Board members and staff discussed alternatives available through the regional transit authority. The director described CCRTA’s smartDart app-based service, noting, “The trips are $3 one way,” but that smartDart currently requires trips to begin and end inside a single town. She also detailed CCRTA’s DART door-to-door service — “wheelchair accessible” and operating by appointment — and a flex route that can deviate up to three-quarters of a mile from fixed stops. The board noted the flex route is reported as free under current CCRTA policy.

Members discussed short-term measures to reduce service interruptions: asking existing part-time drivers to fill gaps, using volunteers for occasional rides, and creating a town account or a small subsidy program to cover smartDart fares for residents who can’t afford them. One board member urged the COA to notify the select board so town officials know the COA is actively addressing transportation concerns.
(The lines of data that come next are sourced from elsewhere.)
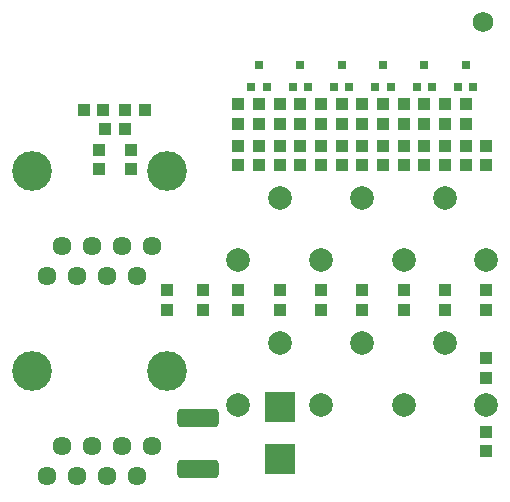
<source format=gbs>
G04*
G04 #@! TF.GenerationSoftware,Altium Limited,CircuitStudio,1.5.2 (30)*
G04*
G04 Layer_Color=8150272*
%FSLAX44Y44*%
%MOMM*%
G71*
G01*
G75*
%ADD33R,1.1332X0.9932*%
%ADD38R,0.9932X1.1332*%
%ADD41C,1.7272*%
%ADD42C,1.6112*%
%ADD43C,3.3732*%
%ADD44C,2.0032*%
%ADD45R,2.6032X2.6032*%
G04:AMPARAMS|DCode=46|XSize=1.5432mm|YSize=3.4932mm|CornerRadius=0.2691mm|HoleSize=0mm|Usage=FLASHONLY|Rotation=90.000|XOffset=0mm|YOffset=0mm|HoleType=Round|Shape=RoundedRectangle|*
%AMROUNDEDRECTD46*
21,1,1.5432,2.9550,0,0,90.0*
21,1,1.0050,3.4932,0,0,90.0*
1,1,0.5382,1.4775,0.5025*
1,1,0.5382,1.4775,-0.5025*
1,1,0.5382,-1.4775,-0.5025*
1,1,0.5382,-1.4775,0.5025*
%
%ADD46ROUNDEDRECTD46*%
%ADD47R,0.8032X0.8032*%
D33*
X452500Y943200D02*
D03*
Y926800D02*
D03*
X482500Y943200D02*
D03*
Y926800D02*
D03*
X722500D02*
D03*
Y943200D02*
D03*
X394430Y1045790D02*
D03*
Y1062190D02*
D03*
X421730Y1045890D02*
D03*
Y1062290D02*
D03*
X652580Y1100690D02*
D03*
Y1084290D02*
D03*
X617580Y1100690D02*
D03*
Y1084290D02*
D03*
X582580Y1100690D02*
D03*
Y1084290D02*
D03*
X547580Y1100690D02*
D03*
Y1084290D02*
D03*
X512500Y1100700D02*
D03*
Y1084300D02*
D03*
X687580Y1049290D02*
D03*
Y1065690D02*
D03*
X652580Y1049290D02*
D03*
Y1065690D02*
D03*
X617580Y1049290D02*
D03*
Y1065690D02*
D03*
X582580Y1049290D02*
D03*
Y1065690D02*
D03*
X547580Y1049290D02*
D03*
Y1065690D02*
D03*
X512580Y1049290D02*
D03*
Y1065690D02*
D03*
X705080D02*
D03*
Y1049290D02*
D03*
X670080Y1065690D02*
D03*
Y1049290D02*
D03*
X635080Y1065690D02*
D03*
Y1049290D02*
D03*
X600080Y1065690D02*
D03*
Y1049290D02*
D03*
X565080Y1065690D02*
D03*
Y1049290D02*
D03*
X530080Y1065690D02*
D03*
Y1049290D02*
D03*
X705080Y1084290D02*
D03*
Y1100690D02*
D03*
X670080Y1084290D02*
D03*
Y1100690D02*
D03*
X635080Y1084290D02*
D03*
Y1100690D02*
D03*
X600080Y1084290D02*
D03*
Y1100690D02*
D03*
X565080Y1084290D02*
D03*
Y1100690D02*
D03*
X530080Y1084290D02*
D03*
Y1100690D02*
D03*
X687580Y926790D02*
D03*
Y943190D02*
D03*
X652580Y926790D02*
D03*
Y943190D02*
D03*
X617580Y926790D02*
D03*
Y943190D02*
D03*
X582580Y926790D02*
D03*
Y943190D02*
D03*
X547580Y926790D02*
D03*
Y943190D02*
D03*
X512580Y926790D02*
D03*
Y943190D02*
D03*
X722580Y1049290D02*
D03*
Y1065690D02*
D03*
X687500Y1100700D02*
D03*
Y1084300D02*
D03*
X722580Y823190D02*
D03*
Y806790D02*
D03*
Y869290D02*
D03*
Y885690D02*
D03*
D38*
X433200Y1096250D02*
D03*
X416800D02*
D03*
X398200D02*
D03*
X381800D02*
D03*
X399880Y1079990D02*
D03*
X416280D02*
D03*
D41*
X720000Y1170000D02*
D03*
D42*
X363330Y980990D02*
D03*
X388730D02*
D03*
X414130D02*
D03*
X439530D02*
D03*
X426830Y955590D02*
D03*
X401430D02*
D03*
X376030D02*
D03*
X350630D02*
D03*
X363330Y810990D02*
D03*
X388730D02*
D03*
X414130D02*
D03*
X439530D02*
D03*
X426830Y785590D02*
D03*
X401430D02*
D03*
X376030D02*
D03*
X350630D02*
D03*
D43*
X452230Y1044490D02*
D03*
X337930D02*
D03*
X452230Y874490D02*
D03*
X337930D02*
D03*
D44*
X722500Y969000D02*
D03*
X687500Y1021000D02*
D03*
X652500Y969000D02*
D03*
X617500Y1021000D02*
D03*
X582500Y969000D02*
D03*
X547500Y1021000D02*
D03*
X512500Y969000D02*
D03*
X512580Y846490D02*
D03*
X547580Y898490D02*
D03*
X582580Y846490D02*
D03*
X617580Y898490D02*
D03*
X652580Y846490D02*
D03*
X687580Y898490D02*
D03*
X722580Y846490D02*
D03*
D45*
X547500Y800500D02*
D03*
Y844500D02*
D03*
D46*
X478750Y835250D02*
D03*
Y792250D02*
D03*
D47*
X698580Y1115740D02*
D03*
X711580D02*
D03*
X705080Y1134240D02*
D03*
X663580Y1115740D02*
D03*
X676580D02*
D03*
X670080Y1134240D02*
D03*
X628580Y1115740D02*
D03*
X641580D02*
D03*
X635080Y1134240D02*
D03*
X593580Y1115740D02*
D03*
X606580D02*
D03*
X600080Y1134240D02*
D03*
X558580Y1115740D02*
D03*
X571580D02*
D03*
X565080Y1134240D02*
D03*
X523580Y1115740D02*
D03*
X536580D02*
D03*
X530080Y1134240D02*
D03*
M02*

</source>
The COA confirmed its standing rule limiting members to two rides per month but said it has made exceptions for time-limited medical needs. “Folks are limited to two rides a month,” the director said; the board asked staff to collect data on any refused requests that were denied only because they exceeded that limit before considering a policy change at the next meeting.

Volunteer recruitment was discussed as a longer-term solution. The director reported roughly seven active drivers and two additional on-call drivers; members set a recruitment goal to add about three new medical drivers and emphasized training and preventing volunteer burnout.

The board agreed to publicize the available regional options, the COA’s rules, and any subsidy plans in the newsletter and on the COA website so residents and the select board understand both the limits and the alternatives.

The meeting concluded with no formal motion on creating a subsidy; board members asked staff to return with data and a possible agenda item next month if policy change is warranted.